If confidence in public finances is assured, the next stage – and this is where we are now – is to exploit the available fiscal space, so that fiscal policy can work with rather than against monetary policy in supporting aggregate demand. [1] The aggregate fiscal stance must be supportive of aggregate demand in the current cyclical position, and this can and should be achieved within the existing rules.

Against this background, for governments and European institutions that have fiscal space, then of course it makes sense to use it.

Especially for those without fiscal space, fiscal policy can still support demand by altering the composition of the budget – in particular by simultaneously cutting distortionary taxes and unproductive expenditure.

And for all, there is the option to regenerate fiscal space, not just by tightening the budget, but by expanding their source of revenues. Higher potential output raises future government revenues and – if credible – can restore some margin for manoeuvre. This is where structural reforms enter the picture. And such reform would not only enable fiscal policy, but also make monetary policy more effective by allowing the private sector to take advantage of the conditions created by it.

Repairing the potential growth

What I am saying, in short, is that all our efforts to support aggregate demand will be more effective if accompanied by policies to boost aggregate supply. And this brings me back to where I started – to the need to raise potential growth.

Put simply, I cannot see any way out of the crisis unless we create more confidence in the future potential of our economies. Demand side policies can play a part in this by forestalling so-called “hysteresis” – a situation where workers are unemployed for too long and lose their skills. The quicker we can return the economy to potential, the less potential we will lose.

But such policies cannot alone provide the jolt to medium-term growth prospects that is necessary for a self-sustaining recovery – which is a recovery based on private sector investment.

For investment to grow sustainably over the medium-term, the right fundamental conditions need to be in place – namely, a rising workforce and rising productivity. For many European countries, there is scope to increase labour participation rates over time. But given demographic trends, raising structural growth will have to take place primarily through productivity. 

Governments in the euro area know well what they need to do to achieve this objective. [2] They do not need our advice. They simply need to implement their specific national structural reforms. And the more vigorously they do this, the more credible an increase in growth potential will become, and the more quickly business and consumer confidence will return to the euro area.

[Raw data]

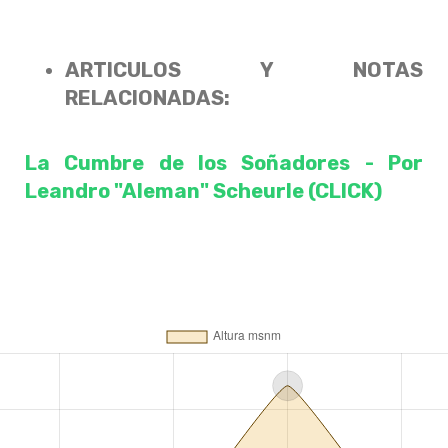
ARTICULOS Y NOTAS
RELACIONADAS:
La Cumbre de los Soñadores - Por
Leandro "Aleman" Scheurle (CLICK)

[What you will do] Can you rewrite the excerpt on fiscal policy and growth from "What I am saying, in" up to and including "raise potential growth.", with "boost" replaced by "strengthen"?

[Solution to this problem]
What I am saying, in short, is that all our efforts to support aggregate demand will be more effective if accompanied by policies to strengthen aggregate supply. And this brings me back to where I started – to the need to raise potential growth.